# Elecktra (2005)



## Brian G Turner (Dec 11, 2004)

Trailer here:
http://www.apple.com/trailers/fox/elektra/trailer1/medium.html

Seems like they're hyping this one up a little - trailer plus 4 "martial arts features" on Apple trailers. Over-hype warning.


----------



## LadyFel (Dec 11, 2004)

The ONLY reason I'm gonna watch this is because there's a Croatian actor in it... Daredevi was a huge disappointment, I'm not getting my hopes up with this one...although I've heard it's quite decent really...


----------



## Sirathiel (Dec 11, 2004)

The trailer looks interesting, but, hey, most trailers do, it's their job...
I've never gotten around to see Daredevil, although I wanted to. So, I basically have no idea what Elektra is about (except superpowered beings fighting the war of good vs. evil...)

Well, maybe I'll go and see it...  But I still have time to decide.


----------



## The Master™ (Dec 25, 2004)

Well, I think they are trying to woo in the Jennifer Garner (kick-ass version) fans, the Marvel fans who enjoy the violence and the Martial Arts fans...

Might be interesting, but I can wait until it is on TV!!!

Sira, I have Daredevil on DVD if you wanna borrow it...


----------



## polymorphikos (Dec 26, 2004)

You poor man, buying Daredevil. You really should let someone act as your regent in financial matters if you're going to go about making such dubious purchases.


----------



## angrybuddhist (Dec 26, 2004)

I quite enjoyed the Daredevil movie.


----------



## The Master™ (Dec 27, 2004)

i enjoyed the movie too... and poly, you are not nice!!! 
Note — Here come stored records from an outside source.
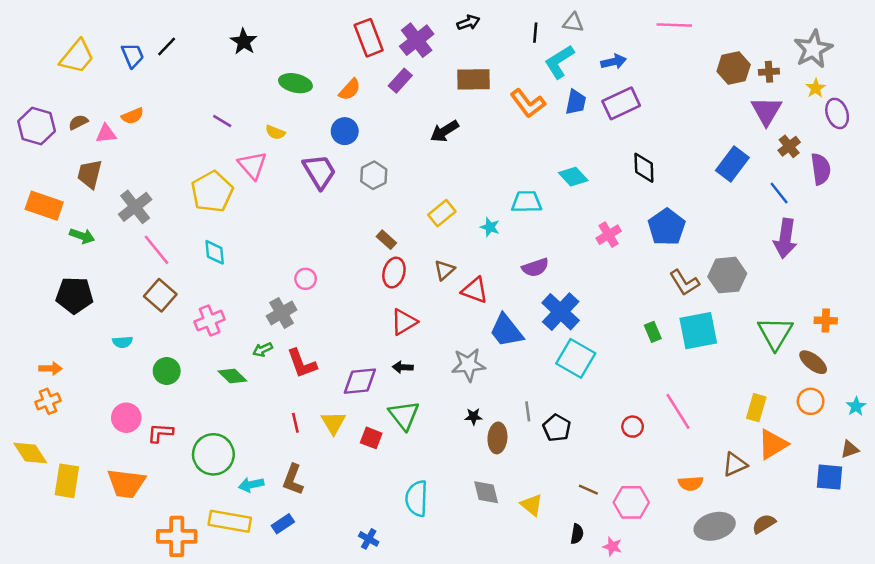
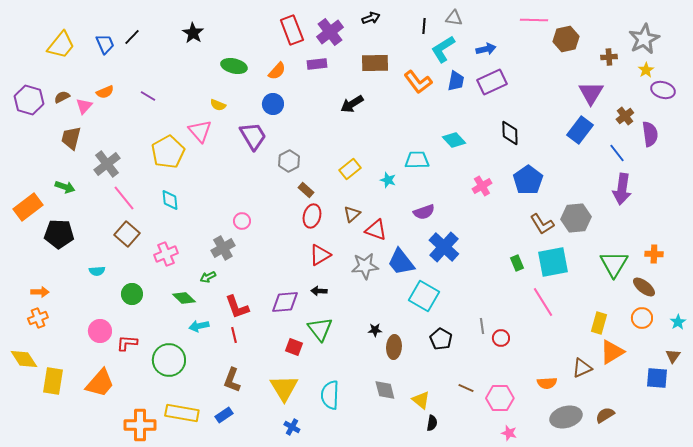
brown hexagon: (734, 68) -> (566, 39), moved
purple rectangle: (400, 81) -> (317, 64), turned 42
purple triangle: (766, 111) -> (591, 93), moved
purple ellipse: (837, 113) -> (663, 90), turned -55
purple line: (222, 121) -> (148, 96), moved
pink triangle: (106, 134) -> (84, 106), turned -42
gray hexagon: (374, 175) -> (289, 161), moved
orange rectangle: (44, 206) -> (28, 207), moved, turned -56
cyan square: (576, 358) -> (424, 296), moved
red L-shape: (302, 363) -> (237, 307), moved
gray star: (468, 365) -> (365, 266), moved
gray line: (528, 411) -> (482, 326), moved
pink line: (678, 411) -> (543, 302), moved
yellow triangle: (333, 423) -> (284, 388), moved, size x1.4
brown triangle: (850, 449) -> (673, 356), turned -35
orange trapezoid: (126, 483) -> (100, 383), turned -56
cyan arrow: (251, 485) -> (199, 326), moved
black semicircle: (577, 534) -> (432, 423), moved
pink star: (612, 547) -> (509, 433), moved

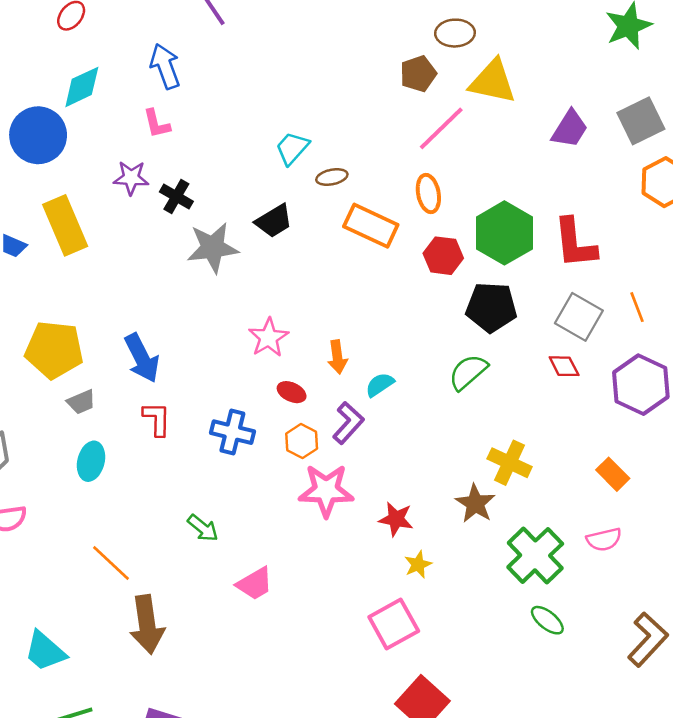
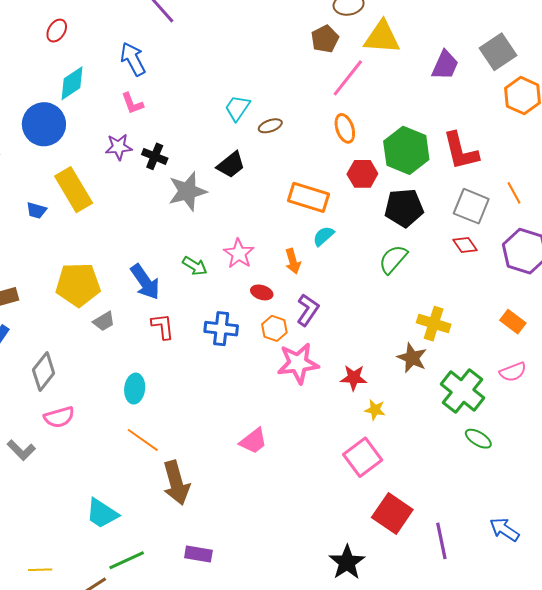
orange rectangle: (371, 226) -> (309, 197), moved
cyan semicircle: (380, 385) -> (323, 236), moved
cyan ellipse: (91, 461) -> (135, 389), moved
green arrow: (203, 528) -> (195, 266), moved
yellow star: (418, 564) -> (375, 410), turned -30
there are some really good ideas/moments in the movie - okay it isn't the same as the comics, but then, what is these days???

i liked the idea of the kingpin being black!!!  there aren't enough black/asian/oriental characters in comics these days... especially in major parts... you have no idea how happy i was to find out about john stewart becoming the green lantern!!!


----------



## Leto (Dec 27, 2004)

Sirathiel said:
			
		

> The trailer looks interesting, but, hey, most trailers do, it's their job...
> I've never gotten around to see Daredevil, although I wanted to. So, I basically have no idea what Elektra is about (except superpowered beings fighting the war of good vs. evil...)
> 
> Well, maybe I'll go and see it...  But I still have time to decide.



If you want to know a little more about the main character : http://www.marveldirectory.com/individuals/e/electra.htm
Her only superfeature is to have been reborn by the Hand (a group of evil ninjas).


----------



## Princess Ivy (Jan 10, 2005)

I enjoyed daredevil purly on the basis that i like camp and stupid things. I am a fan of the original books. not the new 'dark' twist that they have taken to try to pull in the punters.


----------



## Sirathiel (Mar 13, 2005)

ok, I did get to see daredevil on dvd (rented) and have now, out of sheer boredom and before going completely crazy, gone to see Elektra. (i.e. yesterday). 

Since I never read the comics, have generally an open mind, I enjoyed it greatly. I'll be sure to re-watch in German to get all I missed during the French version.  

Umm, yeah that was all. Did anybody else go and see it? What did you think?


----------



## GrownUp (Mar 14, 2005)

I didn't go to see Daredevil, wasn't even a little bit tempted, but I did go to see Elektra and loved it. Seriously. It hasn't the character development of X-Men or the action of The Matrix but as much as it did, it did well. The tattoo assassin's method of killing was cool as anything ever needs to be!


----------